> [What you need to do]:
**1.** Transcribe the Tampa Bay Rays passage from "However incompetent the" up to and including "even slightly disingenuous.".
**2.** In the records, rewrite everything from the start up to and including the line containing "var sketch = newSketch(context, id", swapping "myFeature" for "buildPart" and changing nothing else. Return only those lines, without the pictures.

> [Supplied text]:
However incompetent the previous regime might have been, Keri is begrudgingly forced to acknowledge the fact that the division-winning Tampa Bay Rays teams of 2008 and 2010 were built in large part to the draft picks accumulated in those losing seasons. This is where the book struggles the most. Under the management of Stuart Sternberg, Matt Silverman and Andrew Freidman, Tampa Bay selected some very important key players like Evan Longoria and David Price, however the Naimoli era saw GM Chuck Lamar landing many important pieces as well, such as Carl Crawford, Reid Brignac, Wade Davis, Jeremy Hellickson, and BJ Upton and the infamous theft of Scott Kasmir from the guileless Mets. Keri may have good reason to exalt the new management team and chastise the previous one, but his assault on Chuck LaMar reads scattered and, at points, even slightly disingenuous.

> [Information provided]:
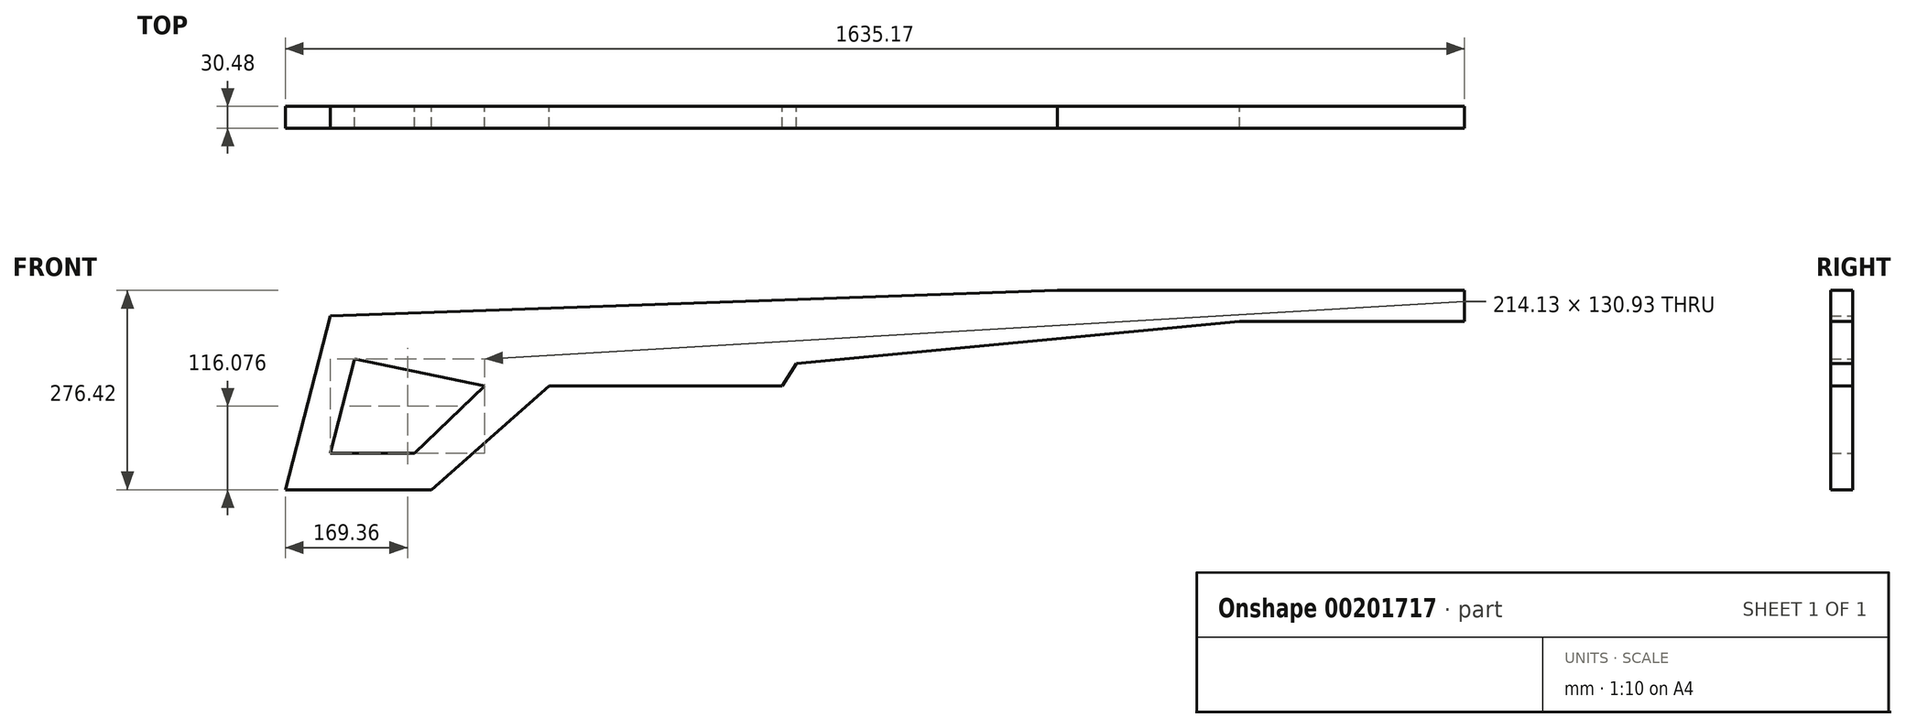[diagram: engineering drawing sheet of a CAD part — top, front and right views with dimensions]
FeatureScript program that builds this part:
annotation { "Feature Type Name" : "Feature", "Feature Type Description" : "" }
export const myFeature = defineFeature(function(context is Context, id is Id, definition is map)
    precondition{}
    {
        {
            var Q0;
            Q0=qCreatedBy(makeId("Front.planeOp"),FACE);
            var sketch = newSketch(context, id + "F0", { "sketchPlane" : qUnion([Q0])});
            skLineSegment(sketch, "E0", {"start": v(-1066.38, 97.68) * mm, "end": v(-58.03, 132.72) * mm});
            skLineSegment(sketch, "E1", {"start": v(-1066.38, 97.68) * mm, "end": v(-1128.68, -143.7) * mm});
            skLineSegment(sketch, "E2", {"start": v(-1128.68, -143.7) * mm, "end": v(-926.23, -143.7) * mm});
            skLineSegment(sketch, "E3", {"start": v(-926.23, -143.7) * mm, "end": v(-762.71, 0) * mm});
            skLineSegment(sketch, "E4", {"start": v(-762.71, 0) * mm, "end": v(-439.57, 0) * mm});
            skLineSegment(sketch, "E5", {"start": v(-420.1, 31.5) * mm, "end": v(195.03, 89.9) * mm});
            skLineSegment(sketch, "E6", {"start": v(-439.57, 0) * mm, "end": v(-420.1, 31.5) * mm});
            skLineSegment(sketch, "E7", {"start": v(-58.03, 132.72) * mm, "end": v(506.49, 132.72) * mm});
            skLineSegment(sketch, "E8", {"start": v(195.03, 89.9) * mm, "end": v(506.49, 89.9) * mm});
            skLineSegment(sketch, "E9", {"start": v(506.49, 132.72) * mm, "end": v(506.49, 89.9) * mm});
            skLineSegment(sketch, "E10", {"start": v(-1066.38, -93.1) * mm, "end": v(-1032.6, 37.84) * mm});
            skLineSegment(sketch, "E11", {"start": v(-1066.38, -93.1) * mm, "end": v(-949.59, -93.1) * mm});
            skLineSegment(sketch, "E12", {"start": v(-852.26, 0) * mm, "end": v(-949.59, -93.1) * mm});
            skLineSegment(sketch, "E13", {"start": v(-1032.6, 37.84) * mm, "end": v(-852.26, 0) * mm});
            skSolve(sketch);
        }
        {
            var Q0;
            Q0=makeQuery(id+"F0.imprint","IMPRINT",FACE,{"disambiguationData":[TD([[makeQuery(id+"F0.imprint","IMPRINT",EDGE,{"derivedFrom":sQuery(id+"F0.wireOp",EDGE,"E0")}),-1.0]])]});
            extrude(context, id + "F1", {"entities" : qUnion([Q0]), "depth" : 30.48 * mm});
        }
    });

> [Correct answers]:
**1.**
However incompetent the previous regime might have been, Keri is begrudgingly forced to acknowledge the fact that the division-winning Tampa Bay Rays teams of 2008 and 2010 were built in large part to the draft picks accumulated in those losing seasons. This is where the book struggles the most. Under the management of Stuart Sternberg, Matt Silverman and Andrew Freidman, Tampa Bay selected some very important key players like Evan Longoria and David Price, however the Naimoli era saw GM Chuck Lamar landing many important pieces as well, such as Carl Crawford, Reid Brignac, Wade Davis, Jeremy Hellickson, and BJ Upton and the infamous theft of Scott Kasmir from the guileless Mets. Keri may have good reason to exalt the new management team and chastise the previous one, but his assault on Chuck LaMar reads scattered and, at points, even slightly disingenuous.

**2.**
[diagram: engineering drawing sheet of a CAD part — top, front and right views with dimensions]
FeatureScript program that builds this part:
annotation { "Feature Type Name" : "Feature", "Feature Type Description" : "" }
export const buildPart = defineFeature(function(context is Context, id is Id, definition is map)
    precondition{}
    {
        {
            var Q0;
            Q0=qCreatedBy(makeId("Front.planeOp"),FACE);
            var sketch = newSketch(context, id + "F0", { "sketchPlane" : qUnion([Q0])});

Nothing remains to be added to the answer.